At one point, I called the therapist who had helped me through the aftermath of my accident and talked to her about it. She listened and asked questions and finally said, ‘yes, of course, you would like things to be different, but is your guilt making her better?’ She suggested that I think about what guilt was doing for me, what purpose it was serving in my life.

Shortly after this conversation, Elka died and I realized that whatever purpose guilt was serving in my life, it sure as hell didn’t keep her alive. Along with grieving her loss in my life and the incalculable loss in the lives of her family and friends, I was, and am, angry. Most of my anger is about her untimely death, but some of the anger is about wasting all that mental and emotional energy over useless guilt.
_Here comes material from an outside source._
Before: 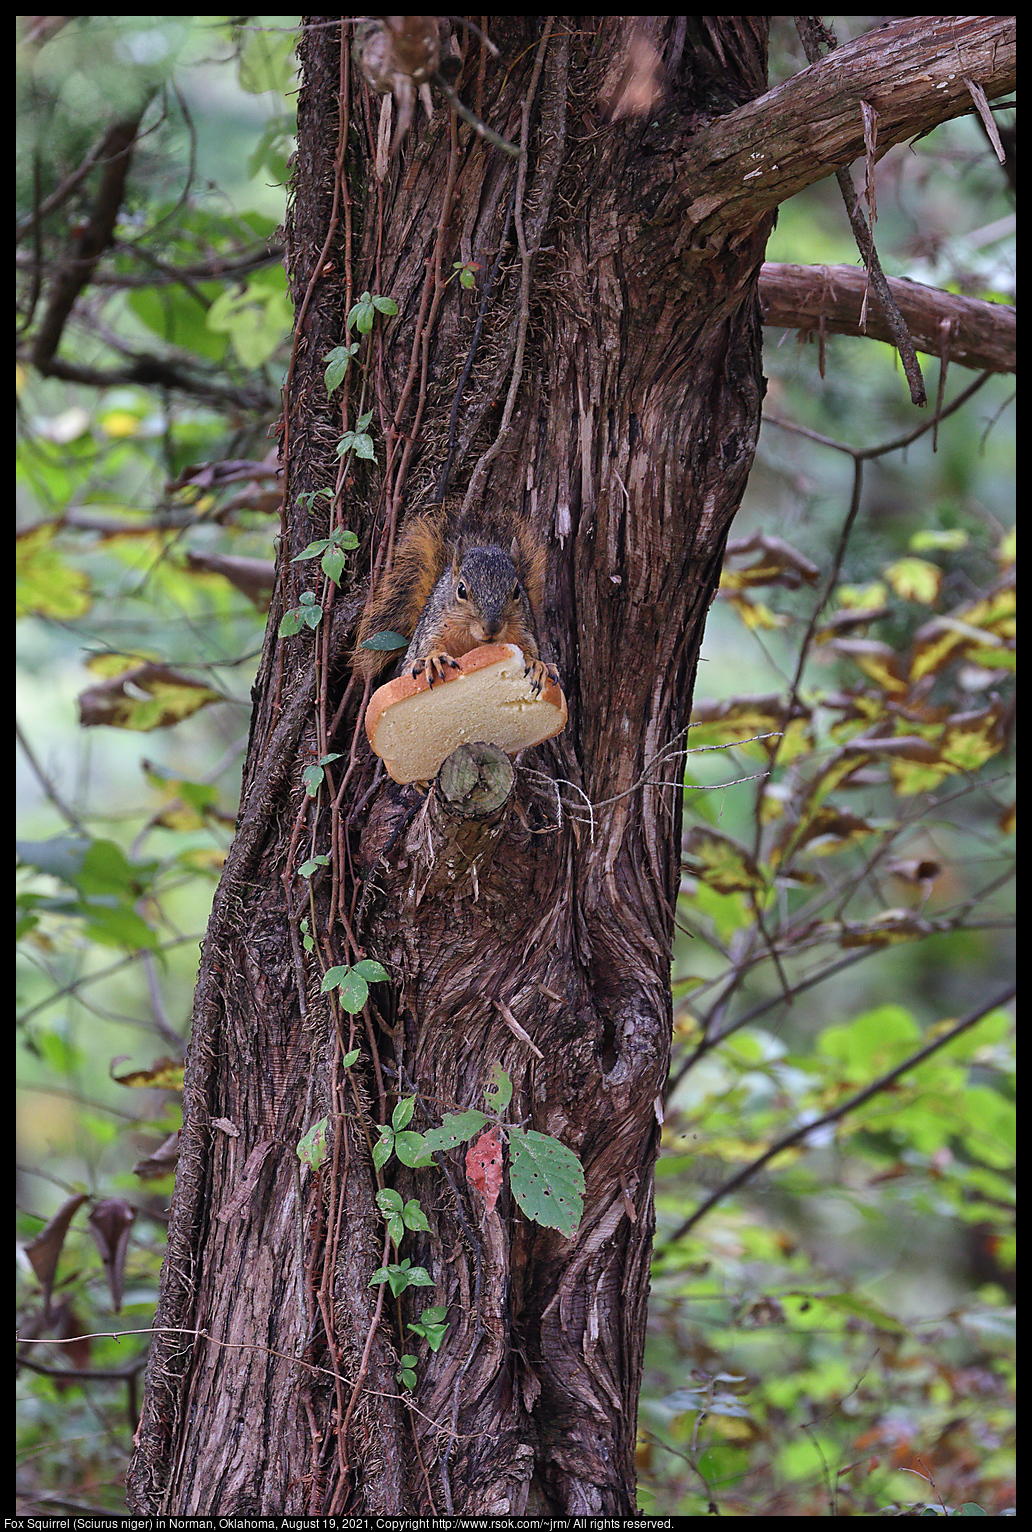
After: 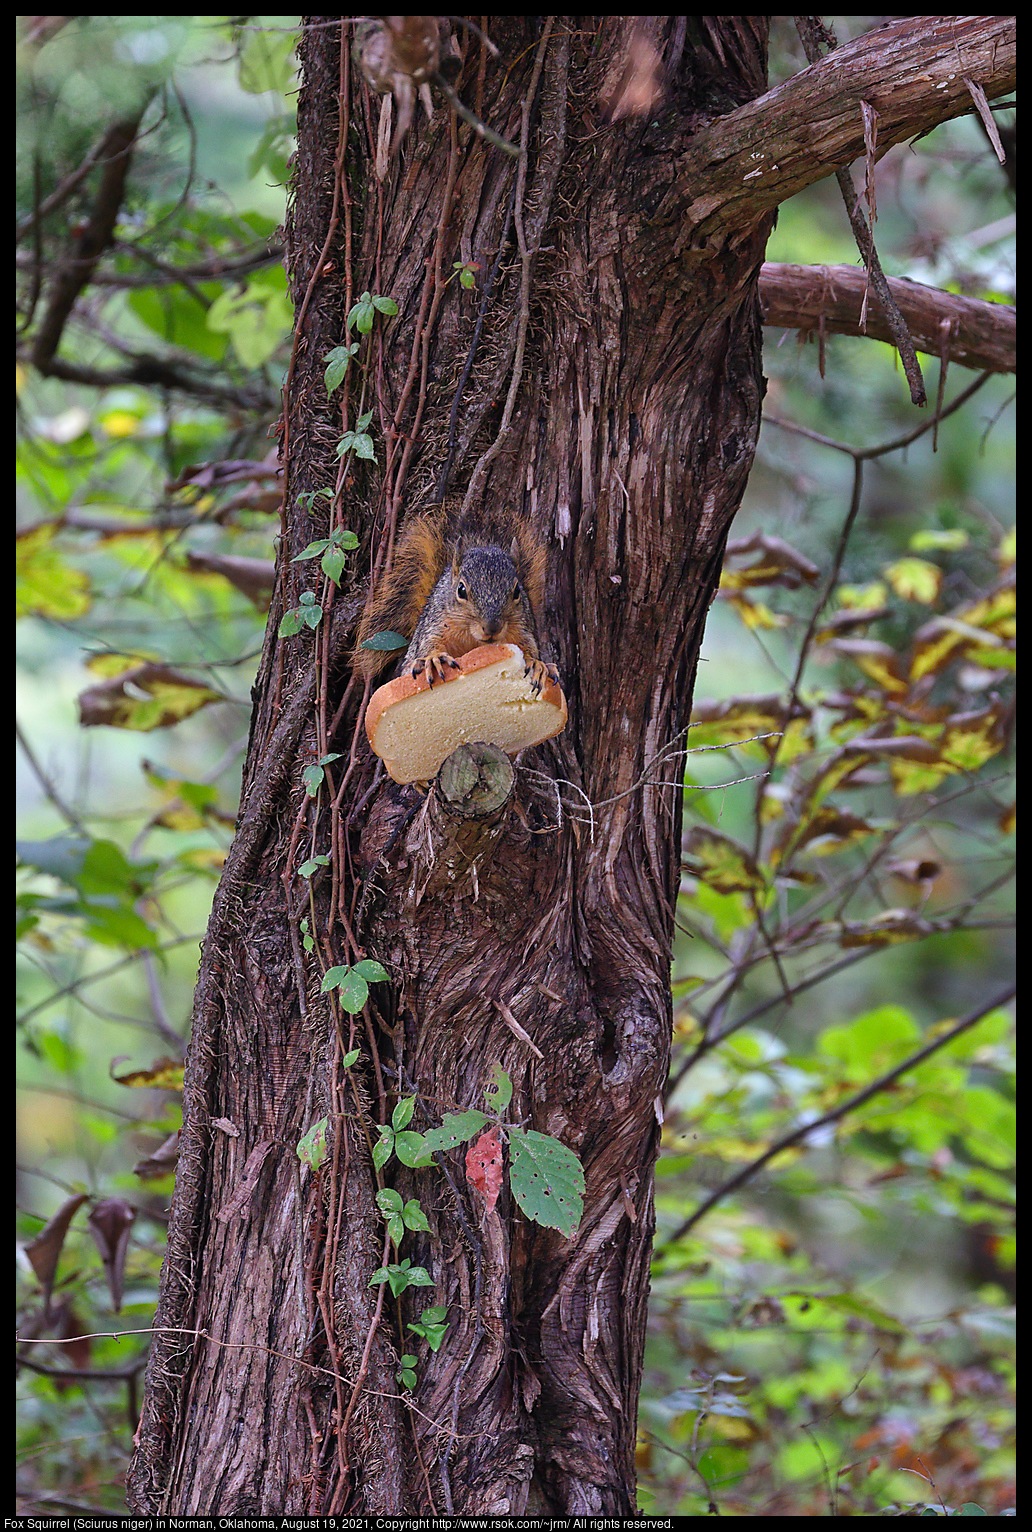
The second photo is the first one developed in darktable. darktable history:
color balance rgb: linear chroma grading › global chroma 15.237%, perceptual saturation grading › global saturation -2.502%
tone equalizer: on, module defaults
That realization prompted me to start thinking about what purpose guilt was serving in my life and about why, for most of my adult life, I’ve had a sort of free-floating guilt. It isn’t guilt connected to someone I had injured or something I had done—that kind of guilt seems to me justified. No, this is guilt around concepts like ‘should’ and ‘why’ and ‘who am I to be / have [fill in the blank].’

While I don’t yet have much in the way of insight on this one, I’ve realized that it’s time to let the guilt go. Just as I’ve eliminated physical objects in my life that no longer bring me joy or fit the life I have now, maybe I should look at what’s in my mental and emotional closet and see what I can discard. As with the physical objects, I don’t pretend it’s an easy process. However, not only do I not have the time and energy to maintain these unproductive emotions, I figure if I’m having to let go of loved ones and expectations and a whole host of other things, then I can jolly well let go of some of the crap too.